● **What the exercise asks**
Please return every line of the records below that contains the word "OpenAI".

● **Supplied data**
|---|

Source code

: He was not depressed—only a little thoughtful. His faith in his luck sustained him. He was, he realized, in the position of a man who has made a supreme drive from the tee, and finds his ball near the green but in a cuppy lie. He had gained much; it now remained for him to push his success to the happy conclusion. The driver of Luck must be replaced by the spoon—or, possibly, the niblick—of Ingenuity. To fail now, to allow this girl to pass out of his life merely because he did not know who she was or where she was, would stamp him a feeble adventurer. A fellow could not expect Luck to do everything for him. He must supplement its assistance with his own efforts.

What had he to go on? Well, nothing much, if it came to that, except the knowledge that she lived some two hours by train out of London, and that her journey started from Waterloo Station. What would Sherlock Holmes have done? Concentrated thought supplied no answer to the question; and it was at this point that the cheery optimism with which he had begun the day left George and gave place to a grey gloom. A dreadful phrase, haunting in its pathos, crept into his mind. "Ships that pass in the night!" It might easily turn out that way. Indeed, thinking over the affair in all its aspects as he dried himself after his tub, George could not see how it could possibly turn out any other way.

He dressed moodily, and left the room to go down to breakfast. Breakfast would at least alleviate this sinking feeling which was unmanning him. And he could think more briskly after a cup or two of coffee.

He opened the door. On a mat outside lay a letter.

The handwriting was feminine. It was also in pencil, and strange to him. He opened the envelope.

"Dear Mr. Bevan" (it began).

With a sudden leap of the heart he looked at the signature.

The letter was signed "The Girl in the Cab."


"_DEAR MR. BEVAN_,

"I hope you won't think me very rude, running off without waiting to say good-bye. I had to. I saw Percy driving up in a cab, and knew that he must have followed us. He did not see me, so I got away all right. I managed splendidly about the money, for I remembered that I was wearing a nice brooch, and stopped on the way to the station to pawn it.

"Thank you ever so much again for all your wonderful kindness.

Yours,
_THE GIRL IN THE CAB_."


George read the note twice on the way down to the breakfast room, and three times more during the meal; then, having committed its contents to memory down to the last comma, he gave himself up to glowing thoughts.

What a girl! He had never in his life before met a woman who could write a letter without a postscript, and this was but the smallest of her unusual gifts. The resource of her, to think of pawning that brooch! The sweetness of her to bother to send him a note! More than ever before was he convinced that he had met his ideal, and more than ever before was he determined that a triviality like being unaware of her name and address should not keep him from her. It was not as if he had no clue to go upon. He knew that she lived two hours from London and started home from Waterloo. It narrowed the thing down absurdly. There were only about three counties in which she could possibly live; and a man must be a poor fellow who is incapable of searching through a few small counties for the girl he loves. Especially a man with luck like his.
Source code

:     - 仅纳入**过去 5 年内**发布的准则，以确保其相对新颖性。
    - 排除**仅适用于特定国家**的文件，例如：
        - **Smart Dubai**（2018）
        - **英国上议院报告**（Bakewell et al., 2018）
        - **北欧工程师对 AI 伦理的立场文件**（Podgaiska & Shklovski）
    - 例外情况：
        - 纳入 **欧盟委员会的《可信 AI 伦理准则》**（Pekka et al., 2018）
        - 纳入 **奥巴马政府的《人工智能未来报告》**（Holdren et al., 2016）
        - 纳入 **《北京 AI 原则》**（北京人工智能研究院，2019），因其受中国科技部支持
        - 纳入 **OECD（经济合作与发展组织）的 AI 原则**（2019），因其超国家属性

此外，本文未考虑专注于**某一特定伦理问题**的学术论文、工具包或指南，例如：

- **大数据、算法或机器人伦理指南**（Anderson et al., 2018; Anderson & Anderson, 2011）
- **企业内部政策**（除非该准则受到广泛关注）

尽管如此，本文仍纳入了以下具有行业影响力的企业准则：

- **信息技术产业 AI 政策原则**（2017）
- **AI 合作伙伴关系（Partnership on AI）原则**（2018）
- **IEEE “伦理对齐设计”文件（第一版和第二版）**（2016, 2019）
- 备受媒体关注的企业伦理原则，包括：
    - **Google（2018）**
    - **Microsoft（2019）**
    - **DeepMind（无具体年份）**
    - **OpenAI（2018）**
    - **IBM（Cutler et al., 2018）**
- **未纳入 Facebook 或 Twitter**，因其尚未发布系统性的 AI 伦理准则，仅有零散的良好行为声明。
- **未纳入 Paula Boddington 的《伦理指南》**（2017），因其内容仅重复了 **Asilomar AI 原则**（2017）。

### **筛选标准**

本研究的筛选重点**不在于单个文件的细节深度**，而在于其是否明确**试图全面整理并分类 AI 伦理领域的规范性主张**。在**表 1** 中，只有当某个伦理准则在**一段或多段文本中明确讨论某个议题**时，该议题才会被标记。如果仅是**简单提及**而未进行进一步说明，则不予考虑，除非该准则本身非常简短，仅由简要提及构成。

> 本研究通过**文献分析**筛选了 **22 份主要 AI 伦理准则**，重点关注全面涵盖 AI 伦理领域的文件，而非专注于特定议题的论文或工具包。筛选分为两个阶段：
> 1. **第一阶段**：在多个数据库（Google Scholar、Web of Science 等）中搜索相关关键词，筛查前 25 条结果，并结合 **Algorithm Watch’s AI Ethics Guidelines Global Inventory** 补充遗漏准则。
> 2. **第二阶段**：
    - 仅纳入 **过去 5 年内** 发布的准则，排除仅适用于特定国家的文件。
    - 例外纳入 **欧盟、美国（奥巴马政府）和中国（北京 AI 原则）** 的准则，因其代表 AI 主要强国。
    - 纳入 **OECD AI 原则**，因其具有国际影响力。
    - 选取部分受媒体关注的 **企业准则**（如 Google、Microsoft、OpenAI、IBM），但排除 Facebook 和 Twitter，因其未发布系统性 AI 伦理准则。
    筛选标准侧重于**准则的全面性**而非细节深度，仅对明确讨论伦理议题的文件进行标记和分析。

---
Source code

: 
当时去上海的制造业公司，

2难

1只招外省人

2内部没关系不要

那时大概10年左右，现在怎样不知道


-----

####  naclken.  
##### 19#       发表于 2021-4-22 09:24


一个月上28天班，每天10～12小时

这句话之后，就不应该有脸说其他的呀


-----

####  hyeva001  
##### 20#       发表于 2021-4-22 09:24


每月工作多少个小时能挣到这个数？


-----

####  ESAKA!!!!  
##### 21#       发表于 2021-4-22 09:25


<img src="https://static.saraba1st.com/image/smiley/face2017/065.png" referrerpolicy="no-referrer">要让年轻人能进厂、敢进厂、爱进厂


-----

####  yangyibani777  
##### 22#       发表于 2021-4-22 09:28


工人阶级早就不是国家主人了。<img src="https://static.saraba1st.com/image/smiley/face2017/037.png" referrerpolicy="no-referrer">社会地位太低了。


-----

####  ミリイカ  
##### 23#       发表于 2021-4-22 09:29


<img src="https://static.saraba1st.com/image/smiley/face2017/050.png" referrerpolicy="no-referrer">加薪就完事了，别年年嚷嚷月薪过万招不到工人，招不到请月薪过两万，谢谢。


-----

|---|

● **Solution to this problem**
    - **OpenAI（2018）**
    - 选取部分受媒体关注的 **企业准则**（如 Google、Microsoft、OpenAI、IBM），但排除 Facebook 和 Twitter，因其未发布系统性 AI 伦理准则。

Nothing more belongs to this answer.